The authors must clearly explain their criteria for inclusion/exclusion of a candidate LLPS protein - are proteins shown to be clearly driving phase separation included or any protein that is associated with LLPS included, etc.

There are several ways by which BIAPSS could be expanded into and for insights from BIAPSS to discover unknown LLPS proteins. It would be great for the authors to discuss such potential applications in a paragraph.

Author Response

Comments for the Authors

This manuscript reports the development of an online visualization tool - BIAPSS - that has integrated available metadata on proteins annotated to be involved in liquid-liquid phase separation (LLPS). The tool would be widely applicable, easily accessible and would be attractive to researchers of broad interests in cell biology.

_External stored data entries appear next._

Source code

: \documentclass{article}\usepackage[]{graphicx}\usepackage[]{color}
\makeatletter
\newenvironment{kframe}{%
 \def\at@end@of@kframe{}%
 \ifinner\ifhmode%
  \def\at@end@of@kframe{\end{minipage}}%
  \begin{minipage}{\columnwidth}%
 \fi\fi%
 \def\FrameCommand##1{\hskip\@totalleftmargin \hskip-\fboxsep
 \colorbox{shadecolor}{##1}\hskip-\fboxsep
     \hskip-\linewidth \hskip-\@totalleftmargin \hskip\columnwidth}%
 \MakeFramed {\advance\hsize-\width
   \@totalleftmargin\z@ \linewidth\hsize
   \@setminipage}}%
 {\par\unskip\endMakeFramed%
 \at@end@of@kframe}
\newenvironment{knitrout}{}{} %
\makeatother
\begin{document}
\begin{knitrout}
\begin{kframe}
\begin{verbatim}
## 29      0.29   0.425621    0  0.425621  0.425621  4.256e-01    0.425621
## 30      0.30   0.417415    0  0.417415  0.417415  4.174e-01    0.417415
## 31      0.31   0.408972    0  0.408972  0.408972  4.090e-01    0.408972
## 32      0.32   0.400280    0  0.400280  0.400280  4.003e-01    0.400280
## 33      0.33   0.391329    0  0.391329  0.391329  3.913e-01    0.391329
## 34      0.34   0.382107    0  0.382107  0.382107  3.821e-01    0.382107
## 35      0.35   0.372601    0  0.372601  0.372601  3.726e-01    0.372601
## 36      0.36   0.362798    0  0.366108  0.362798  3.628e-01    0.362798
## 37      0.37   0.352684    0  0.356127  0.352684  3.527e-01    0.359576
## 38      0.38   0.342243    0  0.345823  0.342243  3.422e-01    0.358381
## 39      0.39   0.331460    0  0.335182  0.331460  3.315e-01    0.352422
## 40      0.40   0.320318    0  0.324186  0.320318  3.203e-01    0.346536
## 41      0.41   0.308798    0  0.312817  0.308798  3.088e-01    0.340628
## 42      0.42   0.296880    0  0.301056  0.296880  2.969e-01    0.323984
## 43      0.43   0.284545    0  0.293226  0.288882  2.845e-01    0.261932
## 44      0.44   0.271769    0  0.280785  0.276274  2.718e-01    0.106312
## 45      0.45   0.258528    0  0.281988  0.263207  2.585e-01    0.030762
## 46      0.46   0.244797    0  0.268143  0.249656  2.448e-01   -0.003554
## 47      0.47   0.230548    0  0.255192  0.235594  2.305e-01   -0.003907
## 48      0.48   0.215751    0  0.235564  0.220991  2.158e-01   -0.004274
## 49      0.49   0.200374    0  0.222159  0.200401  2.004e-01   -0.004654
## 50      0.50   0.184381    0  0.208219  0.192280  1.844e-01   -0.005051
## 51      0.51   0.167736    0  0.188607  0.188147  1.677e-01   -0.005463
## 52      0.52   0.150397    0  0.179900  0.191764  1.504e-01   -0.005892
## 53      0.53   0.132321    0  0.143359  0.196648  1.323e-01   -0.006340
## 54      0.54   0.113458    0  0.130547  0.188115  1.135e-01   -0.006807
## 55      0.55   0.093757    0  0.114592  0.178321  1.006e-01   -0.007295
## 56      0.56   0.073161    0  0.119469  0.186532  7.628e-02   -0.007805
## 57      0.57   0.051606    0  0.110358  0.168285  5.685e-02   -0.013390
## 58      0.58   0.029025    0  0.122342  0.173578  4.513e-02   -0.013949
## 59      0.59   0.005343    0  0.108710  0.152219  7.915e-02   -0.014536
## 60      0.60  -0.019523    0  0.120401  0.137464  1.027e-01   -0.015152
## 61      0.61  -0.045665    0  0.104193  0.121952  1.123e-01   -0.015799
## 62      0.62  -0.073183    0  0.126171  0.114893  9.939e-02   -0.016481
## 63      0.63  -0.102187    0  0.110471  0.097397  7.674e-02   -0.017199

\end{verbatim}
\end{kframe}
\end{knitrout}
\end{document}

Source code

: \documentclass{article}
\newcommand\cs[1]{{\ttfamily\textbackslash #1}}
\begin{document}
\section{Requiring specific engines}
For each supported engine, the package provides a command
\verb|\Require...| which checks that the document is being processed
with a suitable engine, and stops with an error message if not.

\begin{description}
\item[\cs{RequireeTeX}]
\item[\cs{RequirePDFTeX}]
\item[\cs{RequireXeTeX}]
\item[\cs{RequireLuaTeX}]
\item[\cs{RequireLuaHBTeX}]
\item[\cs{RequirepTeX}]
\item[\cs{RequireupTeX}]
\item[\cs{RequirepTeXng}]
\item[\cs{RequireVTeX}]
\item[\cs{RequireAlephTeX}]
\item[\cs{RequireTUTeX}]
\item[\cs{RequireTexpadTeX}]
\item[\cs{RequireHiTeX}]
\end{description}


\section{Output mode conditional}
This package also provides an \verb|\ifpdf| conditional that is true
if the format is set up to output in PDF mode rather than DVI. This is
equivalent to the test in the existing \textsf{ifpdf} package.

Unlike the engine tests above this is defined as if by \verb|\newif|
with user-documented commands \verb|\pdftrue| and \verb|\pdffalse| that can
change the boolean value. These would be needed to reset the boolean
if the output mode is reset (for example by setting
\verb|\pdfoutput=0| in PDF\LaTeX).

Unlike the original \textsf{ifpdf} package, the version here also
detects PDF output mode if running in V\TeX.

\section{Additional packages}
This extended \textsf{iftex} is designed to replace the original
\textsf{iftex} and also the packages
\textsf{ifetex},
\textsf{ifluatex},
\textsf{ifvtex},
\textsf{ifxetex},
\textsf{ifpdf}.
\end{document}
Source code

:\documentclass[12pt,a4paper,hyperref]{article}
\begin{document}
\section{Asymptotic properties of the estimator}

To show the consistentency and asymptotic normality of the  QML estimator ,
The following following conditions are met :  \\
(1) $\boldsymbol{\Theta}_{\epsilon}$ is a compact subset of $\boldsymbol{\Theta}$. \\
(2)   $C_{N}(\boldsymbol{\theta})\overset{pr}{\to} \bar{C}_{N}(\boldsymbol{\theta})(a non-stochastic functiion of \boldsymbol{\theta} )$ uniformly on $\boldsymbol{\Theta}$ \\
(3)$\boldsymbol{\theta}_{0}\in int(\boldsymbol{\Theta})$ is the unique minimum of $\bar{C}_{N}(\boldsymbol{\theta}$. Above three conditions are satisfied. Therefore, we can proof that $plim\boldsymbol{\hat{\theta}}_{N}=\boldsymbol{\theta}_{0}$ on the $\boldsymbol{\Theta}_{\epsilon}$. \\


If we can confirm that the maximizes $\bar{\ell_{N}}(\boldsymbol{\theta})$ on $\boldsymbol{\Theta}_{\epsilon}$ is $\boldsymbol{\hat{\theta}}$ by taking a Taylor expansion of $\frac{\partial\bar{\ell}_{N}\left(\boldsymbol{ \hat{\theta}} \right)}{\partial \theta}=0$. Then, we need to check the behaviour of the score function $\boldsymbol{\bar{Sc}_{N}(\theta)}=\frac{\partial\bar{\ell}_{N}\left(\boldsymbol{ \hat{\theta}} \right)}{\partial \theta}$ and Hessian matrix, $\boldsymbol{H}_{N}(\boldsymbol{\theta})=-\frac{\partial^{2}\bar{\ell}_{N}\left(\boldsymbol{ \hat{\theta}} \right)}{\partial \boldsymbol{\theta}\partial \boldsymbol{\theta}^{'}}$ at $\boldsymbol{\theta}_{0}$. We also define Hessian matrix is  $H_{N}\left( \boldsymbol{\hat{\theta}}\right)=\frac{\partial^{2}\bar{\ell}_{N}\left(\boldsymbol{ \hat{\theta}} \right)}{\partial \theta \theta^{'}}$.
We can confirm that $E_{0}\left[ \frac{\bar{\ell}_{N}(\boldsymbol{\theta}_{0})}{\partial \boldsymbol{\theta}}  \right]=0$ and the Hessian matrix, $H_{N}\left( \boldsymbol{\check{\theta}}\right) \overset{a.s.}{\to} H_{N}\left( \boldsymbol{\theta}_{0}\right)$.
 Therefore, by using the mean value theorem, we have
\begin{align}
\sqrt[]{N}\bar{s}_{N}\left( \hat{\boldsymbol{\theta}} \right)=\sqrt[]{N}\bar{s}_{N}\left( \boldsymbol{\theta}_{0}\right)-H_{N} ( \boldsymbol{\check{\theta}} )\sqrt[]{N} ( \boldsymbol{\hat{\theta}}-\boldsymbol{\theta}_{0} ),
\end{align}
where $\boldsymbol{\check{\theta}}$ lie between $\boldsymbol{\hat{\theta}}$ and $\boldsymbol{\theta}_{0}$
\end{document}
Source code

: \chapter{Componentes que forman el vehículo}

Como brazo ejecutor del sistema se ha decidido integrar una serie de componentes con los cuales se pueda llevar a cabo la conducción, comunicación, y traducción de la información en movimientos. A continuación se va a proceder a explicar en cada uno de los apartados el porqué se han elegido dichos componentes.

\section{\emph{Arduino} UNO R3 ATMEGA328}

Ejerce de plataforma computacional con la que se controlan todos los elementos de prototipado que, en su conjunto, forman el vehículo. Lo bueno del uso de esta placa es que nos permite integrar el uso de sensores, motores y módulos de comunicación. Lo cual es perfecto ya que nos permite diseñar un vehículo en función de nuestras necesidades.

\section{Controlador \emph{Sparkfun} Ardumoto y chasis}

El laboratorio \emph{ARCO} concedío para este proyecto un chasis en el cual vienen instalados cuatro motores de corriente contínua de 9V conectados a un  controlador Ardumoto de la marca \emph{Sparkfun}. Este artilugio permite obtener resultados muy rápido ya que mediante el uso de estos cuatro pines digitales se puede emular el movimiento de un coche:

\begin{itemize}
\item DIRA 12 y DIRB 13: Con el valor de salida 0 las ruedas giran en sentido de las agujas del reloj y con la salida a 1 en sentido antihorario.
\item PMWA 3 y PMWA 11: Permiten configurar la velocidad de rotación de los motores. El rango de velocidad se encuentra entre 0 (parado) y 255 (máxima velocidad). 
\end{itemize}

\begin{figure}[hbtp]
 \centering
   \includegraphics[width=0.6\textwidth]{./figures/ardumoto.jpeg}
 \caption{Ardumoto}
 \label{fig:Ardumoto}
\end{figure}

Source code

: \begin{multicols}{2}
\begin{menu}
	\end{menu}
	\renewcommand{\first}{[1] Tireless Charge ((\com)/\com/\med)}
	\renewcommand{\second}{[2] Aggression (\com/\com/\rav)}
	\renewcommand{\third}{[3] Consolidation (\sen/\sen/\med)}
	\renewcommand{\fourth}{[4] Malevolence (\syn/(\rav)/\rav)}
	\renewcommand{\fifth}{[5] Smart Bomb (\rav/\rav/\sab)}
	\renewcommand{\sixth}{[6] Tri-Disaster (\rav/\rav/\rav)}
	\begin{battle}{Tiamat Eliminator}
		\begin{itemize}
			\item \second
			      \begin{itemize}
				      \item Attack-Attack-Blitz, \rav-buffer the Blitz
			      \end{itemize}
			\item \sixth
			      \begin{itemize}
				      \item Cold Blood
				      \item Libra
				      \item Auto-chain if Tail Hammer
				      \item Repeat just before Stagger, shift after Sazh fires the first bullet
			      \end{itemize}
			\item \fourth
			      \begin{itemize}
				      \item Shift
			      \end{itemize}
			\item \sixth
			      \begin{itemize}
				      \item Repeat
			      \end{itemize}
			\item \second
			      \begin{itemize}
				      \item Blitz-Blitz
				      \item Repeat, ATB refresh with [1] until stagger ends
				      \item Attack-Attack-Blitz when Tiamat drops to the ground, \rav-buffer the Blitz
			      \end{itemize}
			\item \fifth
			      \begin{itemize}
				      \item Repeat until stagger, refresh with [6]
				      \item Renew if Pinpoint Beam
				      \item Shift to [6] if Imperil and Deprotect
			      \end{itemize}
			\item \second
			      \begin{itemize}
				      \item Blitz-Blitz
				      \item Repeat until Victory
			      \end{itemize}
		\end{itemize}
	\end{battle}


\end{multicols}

Authors’ reply: Thank you for this comment.

 

Some comments:

1) Lines 31-32 need to be rewritten for clarity.

 Authors’ reply: The mentioned sentence has been removed from the manuscript for clarity. We believe the context of the paragraph remains consistent without it.

 

2) The authors must clearly explain their criteria for inclusion/exclusion of a candidate LLPS protein - are proteins shown to be clearly driving phase separation included or any protein that is associated with LLPS included, etc.

Authors’ reply: BIAPSS analyses were applied for over 500 proteins collected as a joint, non-redundant, and high-quality superset of proteins derived from several primary databases of curated LLPS deposits, including PhaSePro (proteins driving LLPS in living cells); PhaSepDB (LLPS-related proteins, manually curated); LLPSDB (proteins undergoing liquid-liquid phase separation in vitro with experimental validation, manually curated). Details are provided in the 3rd paragraph of section 2.1 Introduction of BIAPSS. Further, the summary page of the SingleSEQ analysis (https://biapss.chem.iastate.edu/single_seq.html) shows in which primary databases the sequence is present. That allows the user to assess the reliability more confidently whether the protein is driving LLPS or only associated with LLPS. Under different conditions or different compositions of biomolecules, both scenarios can be true, especially if the sequence is strongly multivalent.

 

3) There are several ways by which BIAPSS could be expanded into and for insights from BIAPSS to discover unknown LLPS proteins. It would be great for the authors to discuss such potential applications in a paragraph.

Authors’ reply: That is a great point. Thank you for this suggestion. We have added an appropriate paragraph in the Conclusions section.

 

When the current version of BIAPSS enables convenient and insightful analysis of large non-redundant and high-quality LLPS protein supersets, there are several directions through which our platform could expand to discover unknown LLPS proteins. That includes analyzing physicochemical and structural properties for customized protein sequences and introducing several LLPS indicators trained with machine learning to reveal coupled effects. The new functionality will find applications for flexible sequence redesign to introduce or modulate phase separation. Among many beneficial uses, it could tailor the properties of modern biomaterials or open-up new directions in the development of medical therapies.